Fael afirma que não há racionalidade económica na implementação de portagens e que o ministro das Obras Públicas, tal qual está desenhada a auto-estrada, terá que "decidir quais os nós que pretende encerrar, pois esta estrada foi com dezenas de nós de acesso". O porta-voz da CUABI salienta que outros aspectos há a avaliar, como as vias alternativas que "não têm qualidade", bem como o valor da portagem. Porém, garante que "a luta e o protesto vão continuar", pois não haver portagens era um direito "adquirido pela região", que salienta viver tempos de depressão.
Alguns autarcas da região preferem não comentar este dado. No entanto, já houve que publicamente se manifestasse contra as portagens na A23, como por exemplo o autarca albicastrense Joaquim Morão, e o vereador socialista na Câmara da Covilhã, Miguel Nascimento, diz-se mesmo "indignado" com esta medida. Nascimento acusa o Governo de "prejudicar as regiões mais desfavorecidas" e de estar a tirar "ao Interior tudo o que a Governação do PPS e António Guterres aqui deixou".
Já na Guarda, a Federação do PS desafiou os nove deputados do PSD e PP dos distritos de Castelo Branco, Guarda e Viseu a votarem contra a introdução de portagens, já que esses votos serão, segundo os socialistas, suficientes para chumbar a medida que o Governo vier a propor.



Comentário


Nos últimos vinte anos, muito se discutiu a questão das acessibilidades do Interior para o Litoral. A Beira Baixa batia-se pelo IP2, uma ligação mais célere a Lisboa, e que teve continuação até Bragança, mas que cedo deixou de ser uma opção válida, pois ganhou fluxo de trânsito, e em apenas duas vias, que se foram deteriorando. Por isso, a necessidade de uma auto-estrada passou a ser premente nos anos 90, vindo a surgir já depois de dobrarmos o ano 2000. Mais a norte, na Beira Alta, cedo conseguiu ligar-se a Aveiro, pelo IP5. Só que não foi preciso muito tempo para que este passasse a ser a "Estrada da morte", também com duas vias, em alguns casos três, mas onde as colisões e despistes foram sempre frequentes e em que cedo se concluiu que havia ali defeitos de nascença. Por isso, o governo socialista, para além de avançar com a A23 prometeu reconverter o IP5 em auto-estrada, corrigindo alguns troços e eliminando outros tantos.

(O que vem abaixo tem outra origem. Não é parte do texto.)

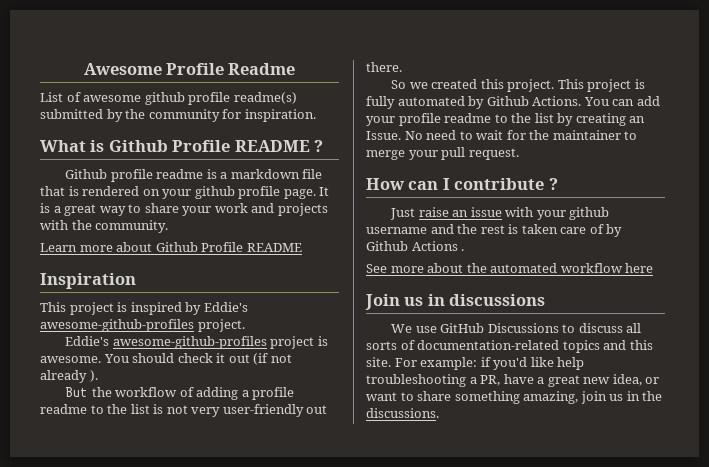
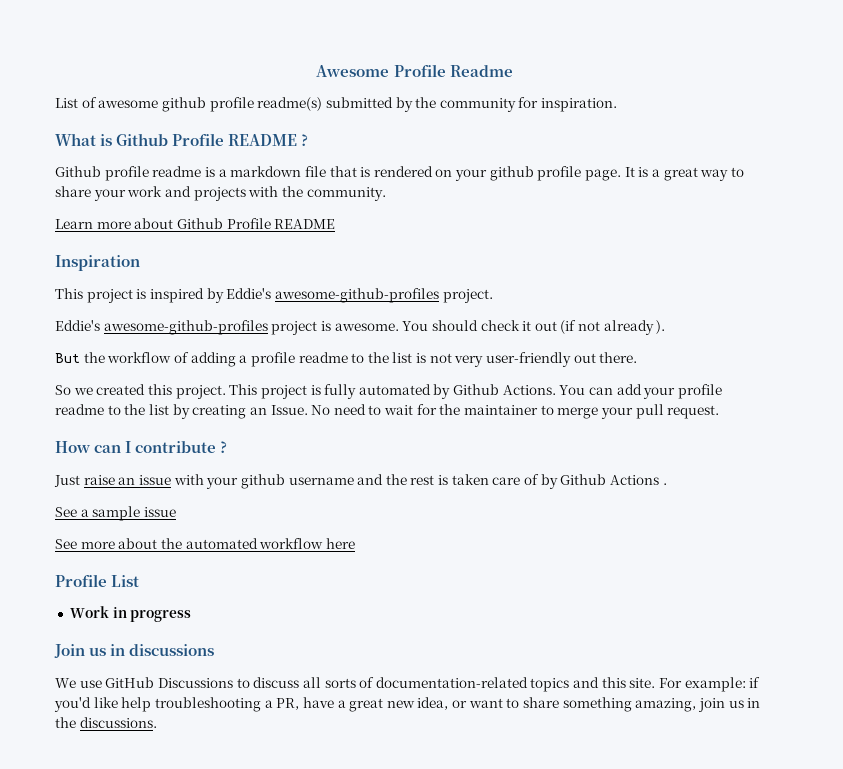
(465, 250) none -> [55,506,176,521] // See a sample issue
(654, 268) none -> [55,574,140,587] [69,606,192,622] // Profile List // Work in progress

A verdade é que nestes últimos anos de governação social-democrata, a intenção foi sempre a de acabar com as SCUTS. E, posto isto, se olharmos com atenção para o mapa de estradas de Portugal, podemos ver que a Beira Interior, com estas novas vias, ficou desencravada, pode em duas horas chegar a Aveiro e em pouco mais de três a Lisboa. Só que, tem que pagar para isso, pois as únicas estradas que a retiram de um "colete de forças" dão origem a um V, que começa na capital e acaba na cidade dos ovos moles. Quem não puder pagar, volta aos anos 80. Muito tempo, muita curva, muito mau piso.